Una de las cosas que me sorprendió durante mis viajes por los Estados Unidos fue la cantidad de armas poseídas legalmente. A menudo, visitando una casa, encontraba una armería con rifles y pistolas expuestas, como si fueran muebles en un lugar relativamente reservado. Cuando preguntaba a mis anfitriones si tenían armas, muchos de ellos respondían positivamente y no tenían ningún problema en mostrármelas.
Tengo que agregar que ellos eran personas normales, con vidas normales y familias normales. Muchos de ellos no predicaban la violencia, pero las armas estaban allí y eran parte de la cultura, de la vida cotidiana y así era la vida.
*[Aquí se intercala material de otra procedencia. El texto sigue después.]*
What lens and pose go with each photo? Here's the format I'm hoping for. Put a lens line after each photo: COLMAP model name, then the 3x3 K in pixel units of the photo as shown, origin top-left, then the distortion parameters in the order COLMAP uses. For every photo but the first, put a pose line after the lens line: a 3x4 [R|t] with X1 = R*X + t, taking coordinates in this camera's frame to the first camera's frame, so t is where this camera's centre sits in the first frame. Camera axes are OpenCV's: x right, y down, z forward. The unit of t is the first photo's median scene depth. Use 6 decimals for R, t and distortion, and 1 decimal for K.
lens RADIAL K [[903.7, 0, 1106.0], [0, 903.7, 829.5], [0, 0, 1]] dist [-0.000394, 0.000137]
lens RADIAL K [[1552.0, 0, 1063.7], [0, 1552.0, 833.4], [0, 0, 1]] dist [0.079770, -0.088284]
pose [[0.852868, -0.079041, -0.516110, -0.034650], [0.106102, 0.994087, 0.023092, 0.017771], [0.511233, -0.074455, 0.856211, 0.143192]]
Nunca supe cuál sería la cantidad de armas ilegales en circulación, pero sumándolas a las legales, la cantidad de armas sería superior a la cantidad de habitantes en el país, es decir, algo más de un arma por persona, independientemente de la edad y el género.
Desgraciadamente, con una cierta frecuencia, leemos en los periódicos o vemos en la televisión que una nueva masacre de inocentes ha tenido lugar. Los autores son casi siempre personas jóvenes, hombres aislados socialmente e inseguros de sí mismos, que no han aprendido a controlar sus agresiones y con obsesiones incontrolables que dividen el mundo en claro y oscuro, entre bien y mal con un abismo incolmable entre ambos lados y donde el destino de uno es eliminar el otro. El número de personas con estas características aumenta, ya que las comunidades se desintegran y la vida social pierde su contenido y se hace cada vez más superficial y todos se sientes perseguidos.
La cantidad de horas que los niños juegan entre ellos ha disminuido en estos últimos decenios, la cantidad de horas pasadas con adultos, haciendo algo juntos ha disminuido igualmente. La cantidad de horas pasadas solos en compañía de la televisión o un juego virtual, jugando o interactuado con personas “ficticias”, cambiando rol ha aumentado desproporcionadamente y las consecuencias son múltiples. Una es la falta de autocontrol, la incapacidad de administrar emociones y de relacionarse con otras personas civilmente sin definir al otro como un enemigo o un peligro. Otra implicación de esta nueva situación es el sentido de la realidad y la contaminación de esta dimensión por sentimientos no controlados. Y estas dos cosas, sumadas la una a la otra, las armas y la inseguridad, crean una situación propicia para estos gestos desesperados de seres aislados socialmente débiles y con acceso ilimitado a las armas. Armas de todos los tipos, desde la pistola a fusiles automáticos y semi-ametralladoras.
Cuando yo era niño, en la Patagonia, teníamos un fusil calibre 22 en la casa, pero nadie nunca pensó salir con él a la calle y disparar a los vecinos porque un momento antes alguien nos había gritado o retado. Hacer una cosa de ese tipo no era parte de la realidad. Nadie lo hacía porque no era una opción real. El mundo ha cambiado y los niños de hace 50 años o los jóvenes de 40 años atrás no son los de hoy.
La frecuencia de estas masacres aumenta y el número de víctimas es alto y las soluciones no son fáciles. El control de las armas puede ser un pequeño paso hacia adelante, pero no eliminará el problema, ya que la raíz es social y habría que resocializar casi a una generación entera. La fuerza de una persona no está en vengarse, disparar primero o golpear, la fuerza está en la capacidad de autocontrolarse y esta es una habilidad que hay que entrenar cotidianamente y que culturalmente no es valorada o idealizada, como su contrario, actuar violentamente y matar. La juventud vive de héroes y los héroes de la juventud actual son los antihéroes de la civilización y la culpa es de todos y también nuestra por no haber creado una realidad mejor para nuestros hijos.